PredCoin: Defense against Query-based Hard-label Attack
This work addresses the lack of generalizable and practical defenses against query-based hard-label black-box attacks, which are a significant threat to real-world AI applications.
This paper introduces PredCoin, a defense mechanism against query-based hard-label (QBHL) black-box adversarial attacks. PredCoin works by poisoning the gradient estimation step used by these attacks, successfully defending against four state-of-the-art QBHL attacks across various settings and tasks while maintaining the target model's accuracy.
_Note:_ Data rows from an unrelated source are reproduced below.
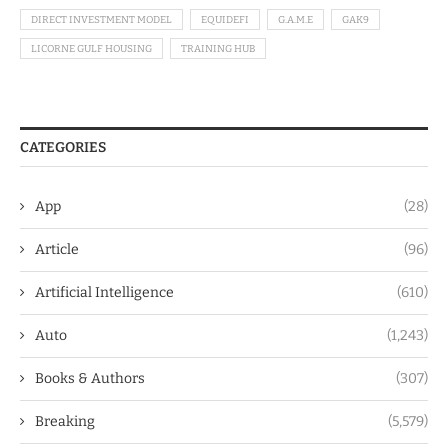
DIRECT INVESTMENT MODEL
EQUIDEFI
G.A.M.E
GAK9
LICORNE GULF HOUSING
TRAINING HUB
CATEGORIES
App
(28)
Article
(96)
Artificial Intelligence
(610)
Auto
(1,243)
Books & Authors
(307)
Breaking
(5,579)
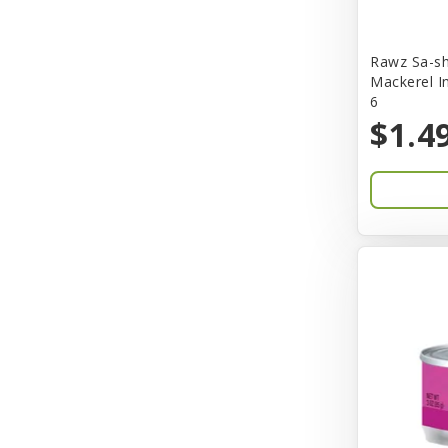
Bones & Co.
Rawz Sa-sh
Boost Cubes
Mackerel I
6
BoxieCat
$1.4
Bravo
Breeze
Breza
Bright Mind
Buba
Buddy Biscuit
BuyPetShrimp
CET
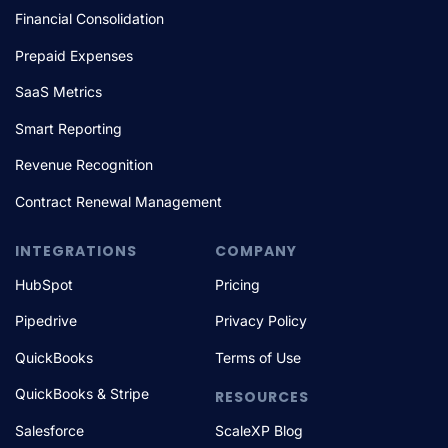
Financial Consolidation
Prepaid Expenses
SaaS Metrics
Smart Reporting
Revenue Recognition
Contract Renewal Management
INTEGRATIONS
COMPANY
HubSpot
Pricing
Pipedrive
Privacy Policy
QuickBooks
Terms of Use
QuickBooks & Stripe
RESOURCES
Salesforce
ScaleXP Blog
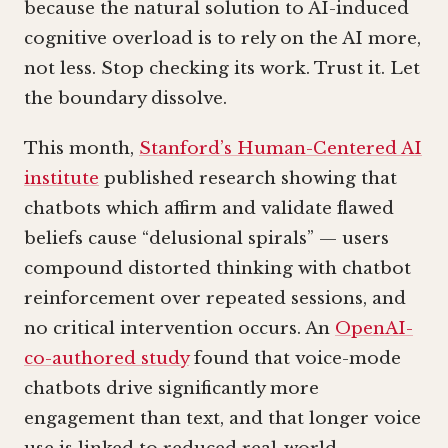
because the natural solution to AI-induced
cognitive overload is to rely on the AI more,
not less. Stop checking its work. Trust it. Let
the boundary dissolve.
This month,
Stanford’s Human-Centered AI
institute
published research showing that
chatbots which affirm and validate flawed
beliefs cause “delusional spirals” — users
compound distorted thinking with chatbot
reinforcement over repeated sessions, and
no critical intervention occurs. An
OpenAI-
co-authored study
found that voice-mode
chatbots drive significantly more
engagement than text, and that longer voice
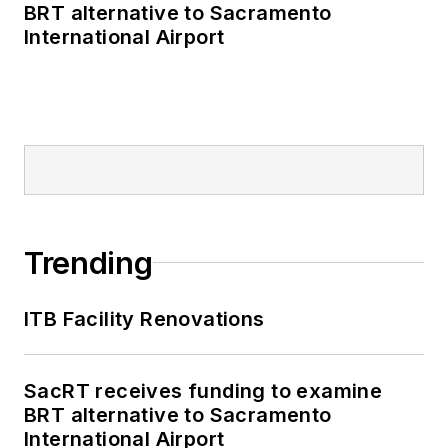
BRT alternative to Sacramento
International Airport
Trending
ITB Facility Renovations
SacRT receives funding to examine
BRT alternative to Sacramento
International Airport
Many adversarial attacks and defenses have recently been proposed for Deep Neural Networks (DNNs). While most of them are in the white-box setting, which is impractical, a new class of query-based hard-label (QBHL) black-box attacks pose a significant threat to real-world applications (e.g., Google Cloud, Tencent API). Till now, there has been no generalizable and practical approach proposed to defend against such attacks. This paper proposes and evaluates PredCoin, a practical and generalizable method for providing robustness against QBHL attacks. PredCoin poisons the gradient estimation step, an essential component of most QBHL attacks. PredCoin successfully identifies gradient estimation queries crafted by an attacker and introduces uncertainty to the output. Extensive experiments show that PredCoin successfully defends against four state-of-the-art QBHL attacks across various settings and tasks while preserving the target model's overall accuracy. PredCoin is also shown to be robust and effective against several defense-aware attacks, which may have full knowledge regarding the internal mechanisms of PredCoin.